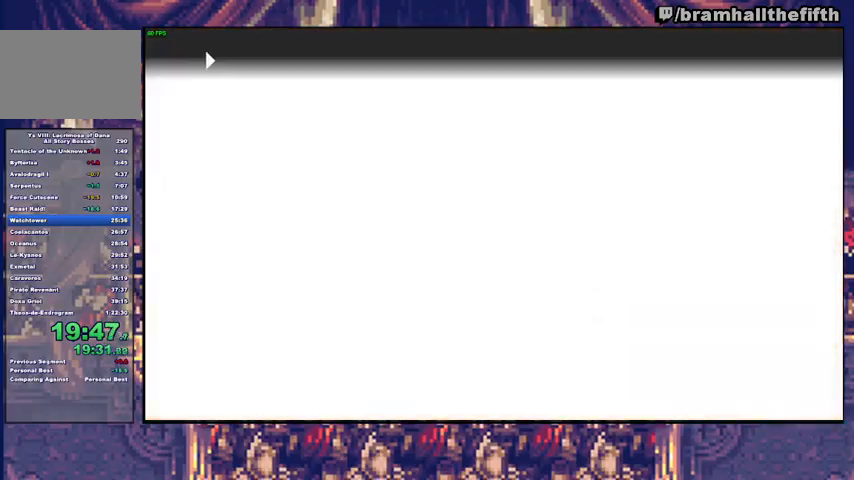
Gameplay with a controller (PlayStation layout); each line is a JSON object with the inputs held at the frame after it. "events" lists button and stick changes between this image and that frame as [ms after this image, input, new state], when the widget could be followed in between. Not read: L1 L2 R1.
{"buttons": ["CIRCLE"], "left_stick": "down-left", "right_stick": "center", "events": [[233, "CIRCLE", "down"], [233, "left_stick", "down-left"]]}
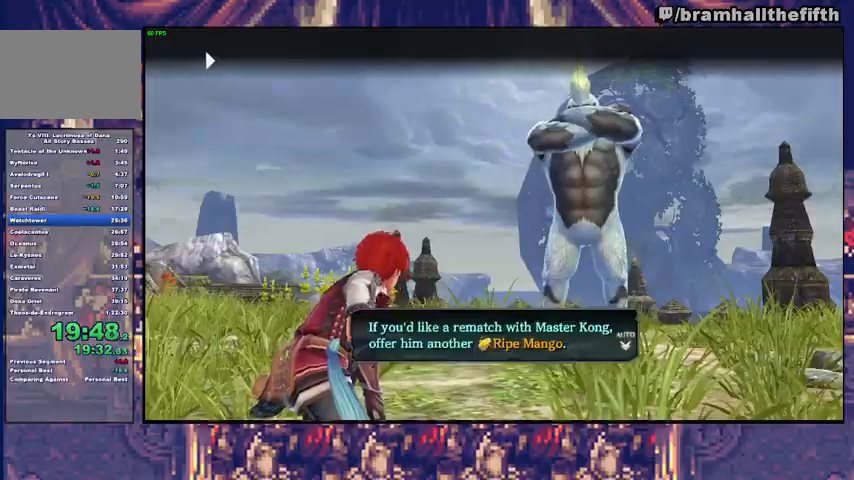
{"buttons": ["CIRCLE", "TRIANGLE"], "left_stick": "down-left", "right_stick": "center", "events": [[367, "CIRCLE", "up"], [433, "CIRCLE", "down"], [467, "TRIANGLE", "down"]]}
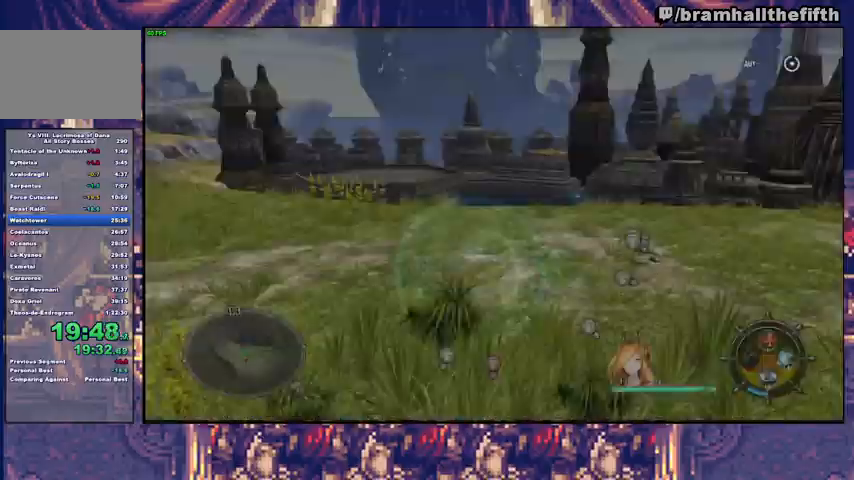
{"buttons": ["CIRCLE", "TRIANGLE"], "left_stick": "down-left", "right_stick": "center", "events": [[100, "CIRCLE", "up"], [100, "TRIANGLE", "up"], [367, "CIRCLE", "down"], [400, "TRIANGLE", "down"]]}
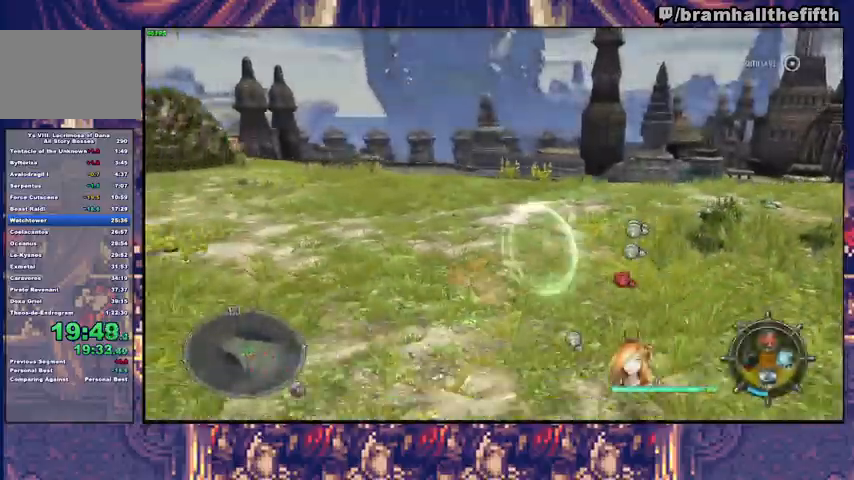
{"buttons": ["CIRCLE"], "left_stick": "down", "right_stick": "center", "events": [[33, "TRIANGLE", "up"], [67, "CIRCLE", "up"], [133, "left_stick", "down-right"], [367, "CIRCLE", "down"], [400, "TRIANGLE", "down"], [500, "TRIANGLE", "up"], [500, "left_stick", "down"]]}
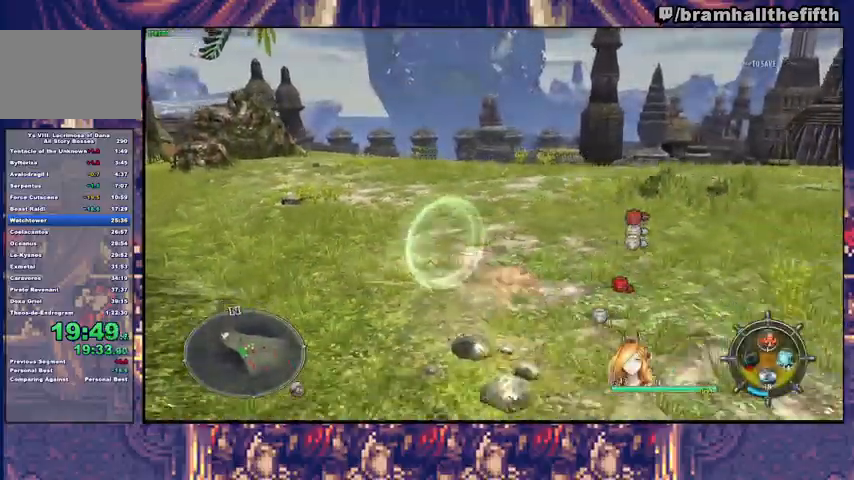
{"buttons": [], "left_stick": "down", "right_stick": "center", "events": [[33, "CIRCLE", "up"], [333, "CIRCLE", "down"], [367, "TRIANGLE", "down"], [500, "CIRCLE", "up"], [500, "TRIANGLE", "up"]]}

☆ ☆ ☆ ☆ ☆

[EXERCISE PROMPT]: Word for word, retype all of the data above, but include no pictures.

[TASK RESULT]:
Gameplay with a controller (PlayStation layout); each line is a JSON object with the inputs held at the frame after it. "events" lists button and stick changes between this image and that frame as [ms after this image, input, new state], when the widget could be followed in between. Not read: L1 L2 R1.
{"buttons": ["CIRCLE"], "left_stick": "down-left", "right_stick": "center", "events": [[233, "CIRCLE", "down"], [233, "left_stick", "down-left"]]}
{"buttons": ["CIRCLE", "TRIANGLE"], "left_stick": "down-left", "right_stick": "center", "events": [[367, "CIRCLE", "up"], [433, "CIRCLE", "down"], [467, "TRIANGLE", "down"]]}
{"buttons": ["CIRCLE", "TRIANGLE"], "left_stick": "down-left", "right_stick": "center", "events": [[100, "CIRCLE", "up"], [100, "TRIANGLE", "up"], [367, "CIRCLE", "down"], [400, "TRIANGLE", "down"]]}
{"buttons": ["CIRCLE"], "left_stick": "down", "right_stick": "center", "events": [[33, "TRIANGLE", "up"], [67, "CIRCLE", "up"], [133, "left_stick", "down-right"], [367, "CIRCLE", "down"], [400, "TRIANGLE", "down"], [500, "TRIANGLE", "up"], [500, "left_stick", "down"]]}
{"buttons": [], "left_stick": "down", "right_stick": "center", "events": [[33, "CIRCLE", "up"], [333, "CIRCLE", "down"], [367, "TRIANGLE", "down"], [500, "CIRCLE", "up"], [500, "TRIANGLE", "up"]]}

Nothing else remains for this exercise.